Compulsory Jobs Guarantee Debate
Full Debate: Read Full DebateKate Green
Main Page: Kate Green (Labour - Stretford and Urmston)Department Debates - View all Kate Green's debates with the Department for Work and Pensions
(9 years, 10 months ago)
Commons ChamberThis has been a good debate and I thank all hon. and right hon. Members for their contributions.
Our motion is about how we tackle long-term unemployment, particularly long-term youth unemployment. While I welcome the belated increases in the numbers in work that hon. Members have talked about in relation to their constituencies—in passing, I point out that that rise in employment has been accompanied by record in-work poverty—today’s debate is about the fact that our long-term unemployment rate, particularly our long-term youth unemployment rate, remains far too high.

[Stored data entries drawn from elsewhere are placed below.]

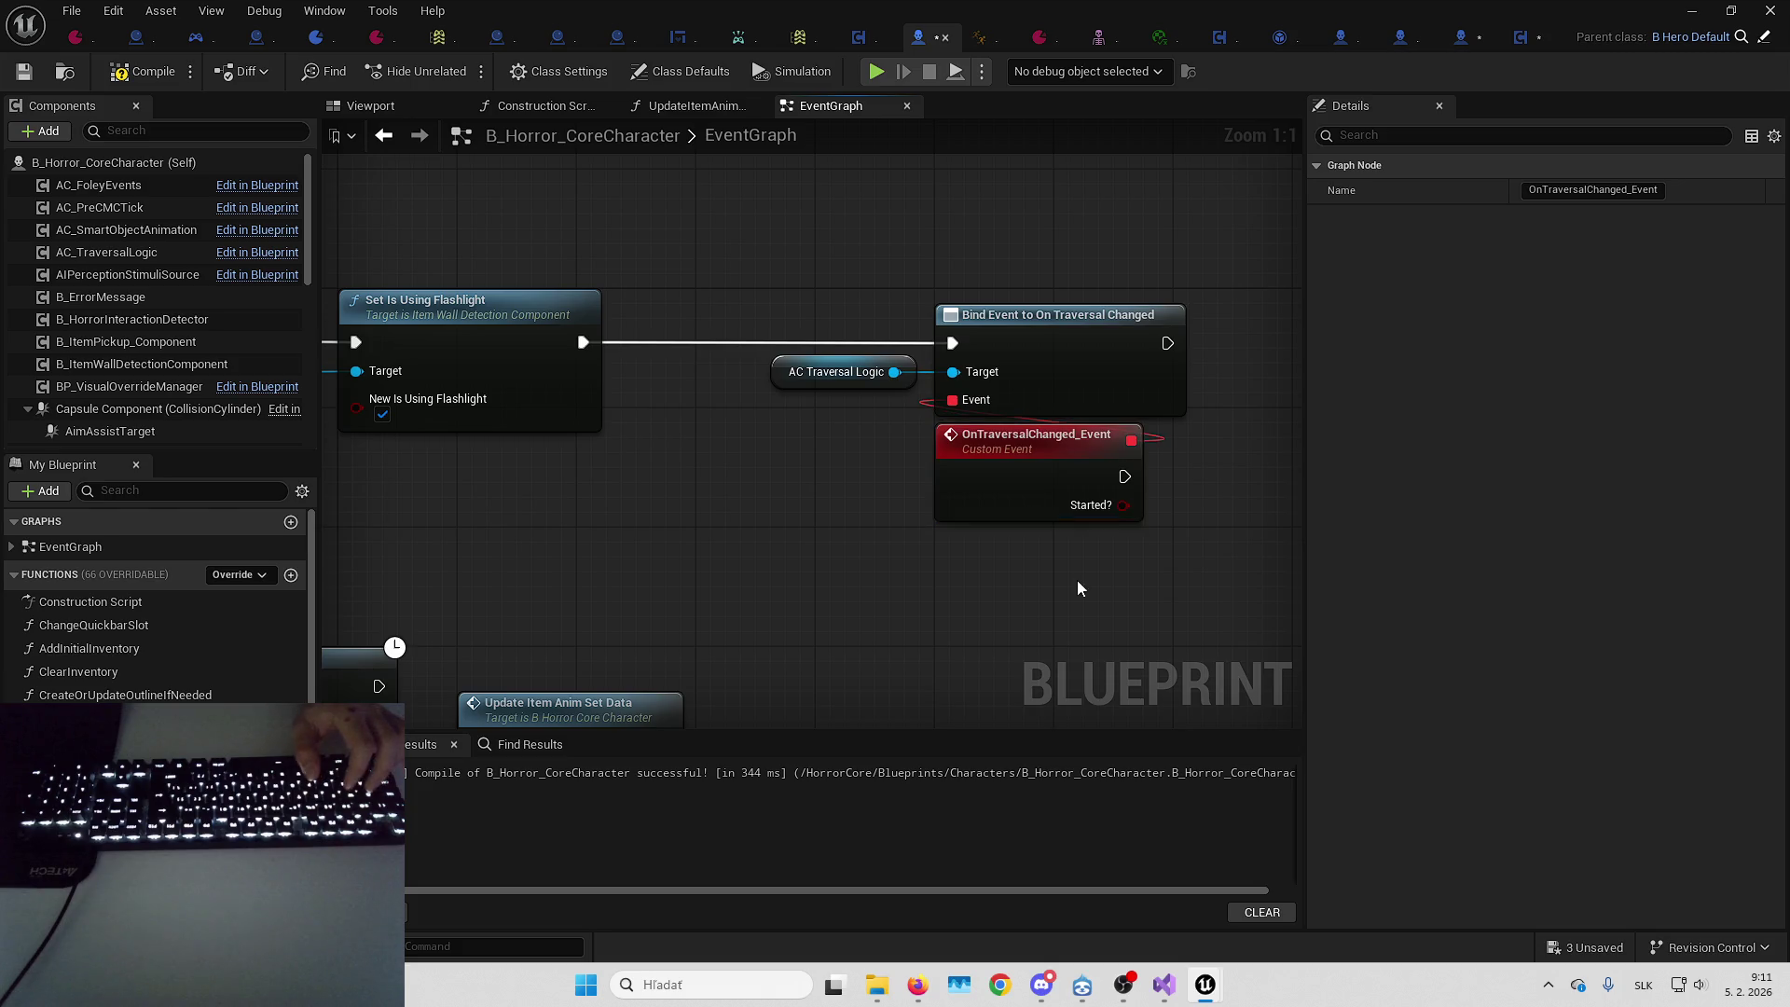
Have OnTraversalChanged_Event set Is Using Flashlight from Started?, routed through a reroute point
key("ctrl+v")
mouse_move(622, 337)
left_mouse_down()
mouse_move(662, 384)
mouse_move(891, 449)
mouse_move(913, 485)
mouse_move(1009, 365)
left_mouse_up()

As my right hon. Friend the Member for East Ham (Stephen Timms) pointed out in opening the debate, long-term youth unemployment, at 750,000, is not only rising but worsening relative to the population as a whole. Research by the House of Commons Library has shown that in 2010 youth unemployment stood at 2.5 times all unemployment. Now, on the latest figures we have, that proportion has increased to 2.9 times, so young people’s position is not improving; it is getting worse. As many hon. Members have noted, we should all be concerned about the scarring effect that occurs over lifetimes for individuals and communities if young people do not get the best start at the beginning of their working lives.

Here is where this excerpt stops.